El Cezire tarafından yayınlanan görüntülerde, Lübnan'ın güneyinde, sınırdan yaklaşık altı kilometre uzaklıkta bulunan ve Hizbullah savaşçıları ile İsrail güçleri arasındaki kara çatışmalarının odak noktası olan Khiyam kasabasından yükselen yoğun dumanlar görüldü. İsrail, Hizbullah'ın roket saldırıları nedeniyle kuzeyden tahliye edilen on binlerce İsraillinin evlerine dönebilmelerini sağlamayı amaçladığını söylüyor. Hizbullah, Gazze savaşının başladığı 7 Ekim 2023 tarihinden bu yana müttefiki Filistin İslami Direniş Hareketi Hamas ile dayanışma amacıyla sınır ötesine ateş açıyor.

İsrail'in Eylül ayında başlattığı saldırılardan bu yana ağır kayıplar veren Hizbullah, bu hafta Tel Aviv'i hedef alarak İsrail'e roket atmaya devam ediyor ve savaşçıları güneyde İsrail güçleriyle çatışmalara giriyor. Lübnan Sağlık Bakanlığı dün yaptığı açıklamada, İsrail saldırılarının Lübnan'da en az 3 bin 583 kişinin ölümüne neden olduğunu ve bunların çoğunun İsrail'in eylül ayından bu yana sürdürdüğü saldırılar sırasında öldüğünü söyledi. Verilen sayıda, ölenlerin ne kadarının sivil ne kadarının savaşçı olduğu bilgisine yer verilmedi.

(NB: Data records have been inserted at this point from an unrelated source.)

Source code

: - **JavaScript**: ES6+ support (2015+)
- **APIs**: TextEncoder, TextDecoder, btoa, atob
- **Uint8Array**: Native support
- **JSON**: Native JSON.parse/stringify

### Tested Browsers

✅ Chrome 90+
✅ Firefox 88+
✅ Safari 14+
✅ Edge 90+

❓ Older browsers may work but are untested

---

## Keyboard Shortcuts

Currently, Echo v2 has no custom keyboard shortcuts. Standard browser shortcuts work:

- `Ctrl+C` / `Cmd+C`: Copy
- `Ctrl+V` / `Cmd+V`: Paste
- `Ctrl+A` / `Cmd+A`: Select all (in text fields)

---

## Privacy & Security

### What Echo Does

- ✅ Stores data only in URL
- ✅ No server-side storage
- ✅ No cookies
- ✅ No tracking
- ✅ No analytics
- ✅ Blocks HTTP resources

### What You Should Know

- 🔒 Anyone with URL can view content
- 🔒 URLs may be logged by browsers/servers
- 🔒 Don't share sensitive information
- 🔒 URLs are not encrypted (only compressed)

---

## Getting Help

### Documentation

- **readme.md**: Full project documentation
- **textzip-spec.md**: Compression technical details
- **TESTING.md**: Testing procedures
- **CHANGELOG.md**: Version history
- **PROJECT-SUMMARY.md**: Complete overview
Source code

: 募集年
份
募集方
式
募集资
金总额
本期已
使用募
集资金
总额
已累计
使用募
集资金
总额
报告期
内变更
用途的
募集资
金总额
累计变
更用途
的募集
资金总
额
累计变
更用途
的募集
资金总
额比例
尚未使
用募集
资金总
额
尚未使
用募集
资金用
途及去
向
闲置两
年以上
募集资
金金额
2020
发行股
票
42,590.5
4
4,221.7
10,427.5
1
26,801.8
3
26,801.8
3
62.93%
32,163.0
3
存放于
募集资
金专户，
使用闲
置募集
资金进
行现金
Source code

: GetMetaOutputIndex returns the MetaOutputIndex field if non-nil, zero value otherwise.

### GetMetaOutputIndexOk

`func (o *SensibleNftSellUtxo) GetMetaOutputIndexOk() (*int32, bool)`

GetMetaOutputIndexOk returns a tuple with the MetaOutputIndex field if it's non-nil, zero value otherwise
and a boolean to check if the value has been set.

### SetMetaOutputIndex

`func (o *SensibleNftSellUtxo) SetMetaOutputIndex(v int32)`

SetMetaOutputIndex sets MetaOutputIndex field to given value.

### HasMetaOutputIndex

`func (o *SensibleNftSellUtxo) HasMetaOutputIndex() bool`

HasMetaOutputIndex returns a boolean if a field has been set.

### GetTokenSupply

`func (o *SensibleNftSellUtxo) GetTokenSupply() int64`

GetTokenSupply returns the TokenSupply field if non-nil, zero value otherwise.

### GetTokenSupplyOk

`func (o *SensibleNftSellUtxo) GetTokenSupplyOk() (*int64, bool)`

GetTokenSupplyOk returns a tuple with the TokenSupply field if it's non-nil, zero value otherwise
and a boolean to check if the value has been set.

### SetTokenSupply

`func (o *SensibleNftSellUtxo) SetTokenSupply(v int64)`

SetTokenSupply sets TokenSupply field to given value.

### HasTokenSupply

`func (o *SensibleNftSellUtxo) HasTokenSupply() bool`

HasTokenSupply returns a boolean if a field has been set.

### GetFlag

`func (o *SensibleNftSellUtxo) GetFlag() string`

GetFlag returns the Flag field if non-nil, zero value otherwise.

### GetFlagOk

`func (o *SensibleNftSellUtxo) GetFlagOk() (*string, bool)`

Bakanlık, çarşamba günü 25 kişinin öldürüldüğünü açıkladı. İsrail, Hizbullah'ın İsrail'in kuzeyinde ve işgal altında bulunan Golan Tepeleri'ndeki saldırılarında 100'den fazla kişinin öldüğünü, bunların arasında kuzey İsrail ve Golan'a düzenlenen saldırılarda ve güney Lübnan'daki çatışmalarda ölen 70'ten fazla askerin de bulunduğunu belirtti.